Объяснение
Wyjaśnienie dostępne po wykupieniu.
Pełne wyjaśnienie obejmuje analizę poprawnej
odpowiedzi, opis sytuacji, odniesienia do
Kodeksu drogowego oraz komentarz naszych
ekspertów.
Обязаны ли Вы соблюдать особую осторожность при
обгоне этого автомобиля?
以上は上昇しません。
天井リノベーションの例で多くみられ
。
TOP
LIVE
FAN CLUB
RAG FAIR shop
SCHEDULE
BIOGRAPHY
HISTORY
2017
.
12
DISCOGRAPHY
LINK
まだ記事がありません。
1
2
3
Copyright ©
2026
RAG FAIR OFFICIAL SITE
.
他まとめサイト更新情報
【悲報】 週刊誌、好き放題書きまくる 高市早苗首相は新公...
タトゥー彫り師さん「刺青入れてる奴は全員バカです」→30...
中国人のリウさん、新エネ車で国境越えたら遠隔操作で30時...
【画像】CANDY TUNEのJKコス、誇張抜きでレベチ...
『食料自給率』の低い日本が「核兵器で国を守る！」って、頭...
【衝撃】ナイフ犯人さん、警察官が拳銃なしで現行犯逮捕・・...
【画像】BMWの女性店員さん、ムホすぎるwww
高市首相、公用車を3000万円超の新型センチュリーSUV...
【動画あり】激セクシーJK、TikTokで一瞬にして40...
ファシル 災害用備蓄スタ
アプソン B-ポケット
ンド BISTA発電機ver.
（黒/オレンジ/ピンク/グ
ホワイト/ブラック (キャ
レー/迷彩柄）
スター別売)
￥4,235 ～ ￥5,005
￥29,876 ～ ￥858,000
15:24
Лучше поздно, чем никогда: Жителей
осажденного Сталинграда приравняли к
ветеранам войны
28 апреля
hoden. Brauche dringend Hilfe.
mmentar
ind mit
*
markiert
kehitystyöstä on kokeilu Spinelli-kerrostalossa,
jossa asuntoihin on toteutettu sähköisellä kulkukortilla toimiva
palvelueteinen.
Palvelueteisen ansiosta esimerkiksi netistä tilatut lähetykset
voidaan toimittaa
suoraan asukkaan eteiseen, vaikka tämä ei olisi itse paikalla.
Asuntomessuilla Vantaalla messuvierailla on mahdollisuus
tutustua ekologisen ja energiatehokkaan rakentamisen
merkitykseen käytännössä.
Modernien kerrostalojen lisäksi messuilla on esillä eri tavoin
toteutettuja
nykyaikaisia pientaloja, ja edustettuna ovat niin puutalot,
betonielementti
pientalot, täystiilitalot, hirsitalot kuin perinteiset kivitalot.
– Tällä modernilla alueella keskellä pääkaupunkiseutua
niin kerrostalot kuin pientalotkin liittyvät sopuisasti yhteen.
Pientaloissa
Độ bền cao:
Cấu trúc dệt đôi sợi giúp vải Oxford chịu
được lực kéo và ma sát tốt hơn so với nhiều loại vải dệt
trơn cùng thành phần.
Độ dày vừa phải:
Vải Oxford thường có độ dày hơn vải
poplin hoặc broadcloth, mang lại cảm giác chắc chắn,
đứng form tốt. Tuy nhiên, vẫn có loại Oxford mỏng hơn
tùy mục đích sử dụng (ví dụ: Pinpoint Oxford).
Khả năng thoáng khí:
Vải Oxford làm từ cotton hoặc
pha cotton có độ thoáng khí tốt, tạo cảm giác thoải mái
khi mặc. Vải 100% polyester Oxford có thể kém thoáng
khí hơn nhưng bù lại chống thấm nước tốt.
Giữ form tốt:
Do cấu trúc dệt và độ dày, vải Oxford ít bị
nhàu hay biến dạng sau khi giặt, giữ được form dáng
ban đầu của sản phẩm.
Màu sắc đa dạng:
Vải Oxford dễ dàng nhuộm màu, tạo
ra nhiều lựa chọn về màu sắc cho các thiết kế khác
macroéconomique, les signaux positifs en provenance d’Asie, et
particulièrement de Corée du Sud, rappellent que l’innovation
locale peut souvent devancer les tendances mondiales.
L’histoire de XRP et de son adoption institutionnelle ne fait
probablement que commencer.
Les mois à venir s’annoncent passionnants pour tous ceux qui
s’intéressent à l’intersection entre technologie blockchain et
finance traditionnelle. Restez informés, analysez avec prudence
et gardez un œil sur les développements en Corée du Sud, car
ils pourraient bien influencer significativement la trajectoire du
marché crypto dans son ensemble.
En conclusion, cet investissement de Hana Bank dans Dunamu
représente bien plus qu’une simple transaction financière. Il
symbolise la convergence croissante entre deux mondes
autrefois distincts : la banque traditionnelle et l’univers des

§

Task brief
Output the lines of the records above exactly as they appear, from the line containing "kehitystyöstä on kokeilu" through the line containing "poplin hoặc broadcloth, mang".

Output below
kehitystyöstä on kokeilu Spinelli-kerrostalossa,
jossa asuntoihin on toteutettu sähköisellä kulkukortilla toimiva
palvelueteinen.
Palvelueteisen ansiosta esimerkiksi netistä tilatut lähetykset
voidaan toimittaa
suoraan asukkaan eteiseen, vaikka tämä ei olisi itse paikalla.
Asuntomessuilla Vantaalla messuvierailla on mahdollisuus
tutustua ekologisen ja energiatehokkaan rakentamisen
merkitykseen käytännössä.
Modernien kerrostalojen lisäksi messuilla on esillä eri tavoin
toteutettuja
nykyaikaisia pientaloja, ja edustettuna ovat niin puutalot,
betonielementti
pientalot, täystiilitalot, hirsitalot kuin perinteiset kivitalot.
– Tällä modernilla alueella keskellä pääkaupunkiseutua
niin kerrostalot kuin pientalotkin liittyvät sopuisasti yhteen.
Pientaloissa
Độ bền cao:
Cấu trúc dệt đôi sợi giúp vải Oxford chịu
được lực kéo và ma sát tốt hơn so với nhiều loại vải dệt
trơn cùng thành phần.
Độ dày vừa phải:
Vải Oxford thường có độ dày hơn vải
poplin hoặc broadcloth, mang lại cảm giác chắc chắn,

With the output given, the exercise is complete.